Terry Mattingly of the indispensable GetReligion site, which tracks all sorts of journalistic coverage of religion, first called attention to the manufacturing of a misleading story here. In an interview with a writer for the Baptist Press, Cathy was asked about the company’s “support of the traditional family.” His response was, “Well, guilty as charged.” And he went on to talk about the company’s commitment “to do anything we possibly can to strengthen families,” because many of the individual restaurants are family-run operations, and because the Cathy family and their company believe, as Christians, in family-friendly policies. (Their Christian faith and their desire to support families account for the restaurant chain’s being closed on Sundays, for instance, a decision by which the company forgoes many millions in annual revenue.)

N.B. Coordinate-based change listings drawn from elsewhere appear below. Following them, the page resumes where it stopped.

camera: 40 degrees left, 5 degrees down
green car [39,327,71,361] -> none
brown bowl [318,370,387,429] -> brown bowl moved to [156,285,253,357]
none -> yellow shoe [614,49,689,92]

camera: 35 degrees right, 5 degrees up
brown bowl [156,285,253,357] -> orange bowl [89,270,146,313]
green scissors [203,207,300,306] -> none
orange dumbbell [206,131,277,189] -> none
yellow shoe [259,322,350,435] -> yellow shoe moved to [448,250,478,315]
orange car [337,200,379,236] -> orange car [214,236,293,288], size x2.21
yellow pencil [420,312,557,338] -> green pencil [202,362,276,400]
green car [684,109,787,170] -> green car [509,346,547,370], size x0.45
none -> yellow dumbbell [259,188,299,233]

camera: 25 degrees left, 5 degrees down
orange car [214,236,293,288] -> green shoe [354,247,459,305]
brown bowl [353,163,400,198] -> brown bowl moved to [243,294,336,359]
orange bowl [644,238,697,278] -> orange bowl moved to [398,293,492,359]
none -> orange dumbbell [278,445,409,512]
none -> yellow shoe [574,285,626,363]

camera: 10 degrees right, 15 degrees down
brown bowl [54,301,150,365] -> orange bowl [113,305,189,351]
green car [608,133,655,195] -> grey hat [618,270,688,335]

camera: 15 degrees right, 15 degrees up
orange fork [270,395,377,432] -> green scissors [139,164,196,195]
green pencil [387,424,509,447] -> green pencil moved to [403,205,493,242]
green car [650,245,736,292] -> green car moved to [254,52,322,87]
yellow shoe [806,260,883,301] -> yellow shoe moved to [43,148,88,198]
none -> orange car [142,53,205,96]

At no point in the Baptist Press article did Dan Cathy say a word about the issue of same-sex marriage. The nearest the piece comes to the subject is when the reporter writes, “Some have opposed the company’s support of the traditional family.” The immediate sequel is the remark of Cathy’s I quoted above. But who are those opponents of the company’s policies? We are never told. Is it fair to surmise the reporter is alluding to advocates of same-sex marriage? Maybe, but it’s far from certain. And Dan Cathy is not, repeat not, on the record in this story as taking any position on that issue.

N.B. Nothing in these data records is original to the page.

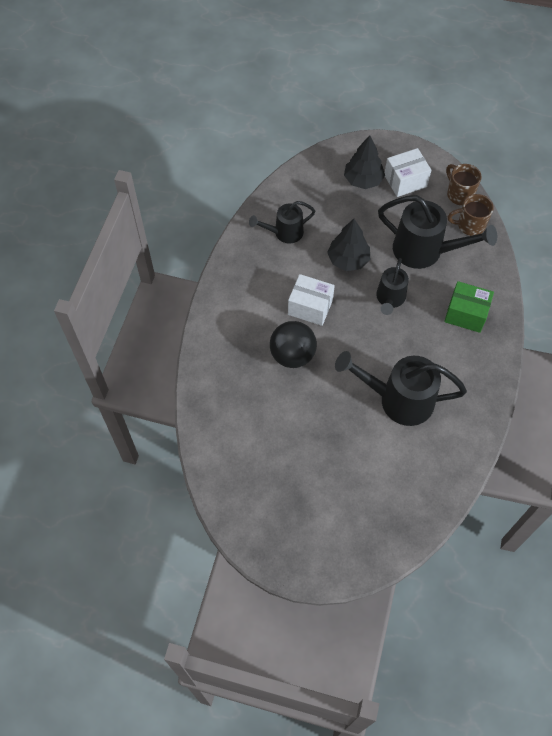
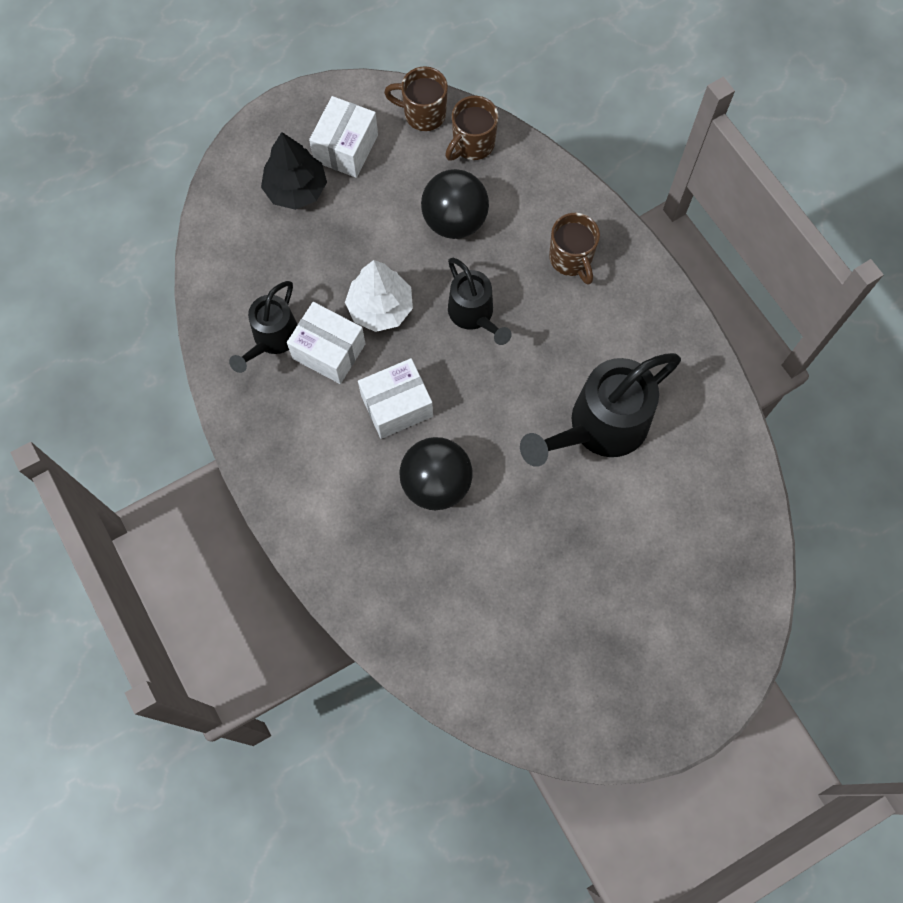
camera: 45 degrees left, 10 degrees up
black tree [327,219,370,271] -> white tree [345,260,413,332]
black watering can [378,195,497,269] -> black ball [421,169,489,239]
green box [444,281,494,333] -> brown mug [549,213,600,285]
none -> white box [287,302,366,384]

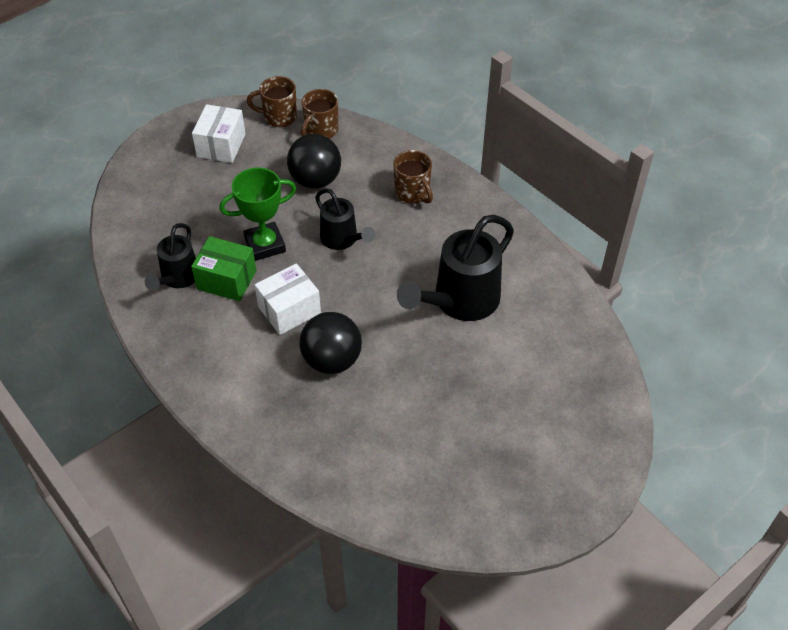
camera: 10 degrees left, 20 degrees down
black tree [261,132,327,210] -> none
white box [287,302,366,384] -> green box [191,236,257,301]
white tree [345,260,413,332] -> green trophy [219,167,296,261]

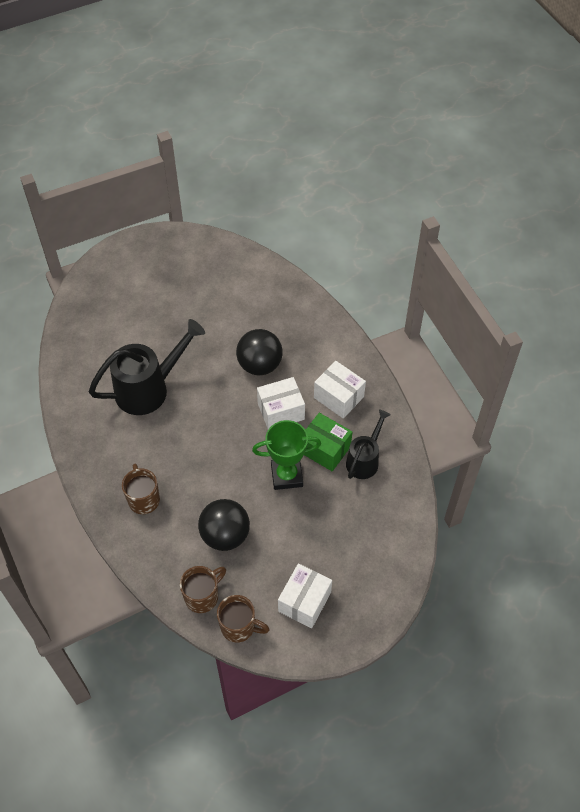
camera: 165 degrees left, 5 degrees up
black watering can [315,188,375,250] -> none
none -> white box [314,361,366,418]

This did not stop CNN and many other outlets from reporting on the “comments of company President Dan Cathy about gay marriage.” And so a manufactured firestorm began.
He goes on to trace how the story grew and took on a life of its own.
But say the president of Chick-fil-A did say that he opposes gay marriage. Is it not going to be allowed for anyone to oppose gay marriage? Companies openly support the gay rights movement, and conservatives are chided if they consider a boycott. But companies aren’t allowed to take the opposite–that is, the traditional–position? Should companies be neutral about such issues in their philanthropic contributions? If so, shouldn’t people who work for the companies or who run them have the right to express their opinions? Should companies be punished for what their employees believe? Should anyone or any corporation be punished for what they believe?